He was an example of anti-nominal determinism,
though he was friendly in manner, kindly
explaining that my light headedness
and the cold nausea moving through me
probably, most likely, was the Novocain
he’d shot twice into a vein or vessel,
instead of numbing the surrounding nerves
and tissue—and that’s why my heart was racing, too—
but he could try again, though only once more,
for that was all the dose a male my weight could handle.
Maybe, sitting in the chair, blinded by the watery
examination lamp, and still feeling the heavy weight
of the x-ray bib across my chest and abdomen,
I didn’t have the distance I needed to make a good decision.
It was like the time I was thrown out the door
of my van on the second or third roll, and landing
somehow conscious but not unscathed in the road,
my only thought was to sit down, right where I was,
just for a moment, to collect myself, which is precisely
what I was doing when a passerby urged me to get up
and go with him to the shoulder of the road.
And that’s what I did and that’s what Doctor Friendly
should have done, suggested I lie calmly in the chair,
take a minute to compose myself, and then reschedule.
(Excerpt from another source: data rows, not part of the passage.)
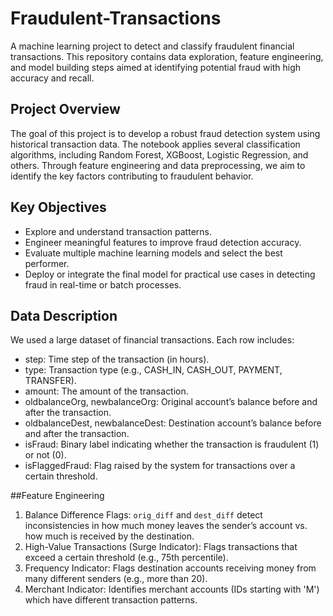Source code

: # Fraudulent-Transactions
A machine learning project to detect and classify fraudulent financial transactions. This repository contains data exploration, feature engineering, and model building steps aimed at identifying potential fraud with high accuracy and recall.

## Project Overview
The goal of this project is to develop a robust fraud detection system using historical transaction data. The notebook applies several classification algorithms, including Random Forest, XGBoost, Logistic Regression, and others. Through feature engineering and data preprocessing, we aim to identify the key factors contributing to fraudulent behavior.

## Key Objectives
- Explore and understand transaction patterns.
- Engineer meaningful features to improve fraud detection accuracy.
- Evaluate multiple machine learning models and select the best performer.
- Deploy or integrate the final model for practical use cases in detecting fraud in real-time or batch processes.

## Data Description
We used a large dataset of financial transactions. Each row includes:
- step: Time step of the transaction (in hours).
- type: Transaction type (e.g., CASH_IN, CASH_OUT, PAYMENT, TRANSFER).
- amount: The amount of the transaction.
- oldbalanceOrg, newbalanceOrg: Original account’s balance before and after the transaction.
- oldbalanceDest, newbalanceDest: Destination account’s balance before and after the transaction.
- isFraud: Binary label indicating whether the transaction is fraudulent (1) or not (0).
- isFlaggedFraud: Flag raised by the system for transactions over a certain threshold.

##Feature Engineering
1. Balance Difference Flags: `orig_diff` and `dest_diff` detect inconsistencies in how much money leaves the sender’s account vs. how much is received by the destination.
2. High-Value Transactions (Surge Indicator): Flags transactions that exceed a certain threshold (e.g., 75th percentile).
3. Frequency Indicator: Flags destination accounts receiving money from many different senders (e.g., more than 20).
4. Merchant Indicator: Identifies merchant accounts (IDs starting with 'M') which have different transaction patterns.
What idiot, blind, fearful, un-numbed part of me
assented to the third injection, I know well,
for who can refrain from administering
the shock or current, cinching the collar, or denouncing
the illiberal rule laid down for the liberal cause?
Who can concede to better judgment and be grateful
for the stranger who leads you from the road
and stays until the cops arrive,
or wave off the final swab of numbing gel,
that brought me to the brink again
beneath Doctor Friendly’s masked, hovering face.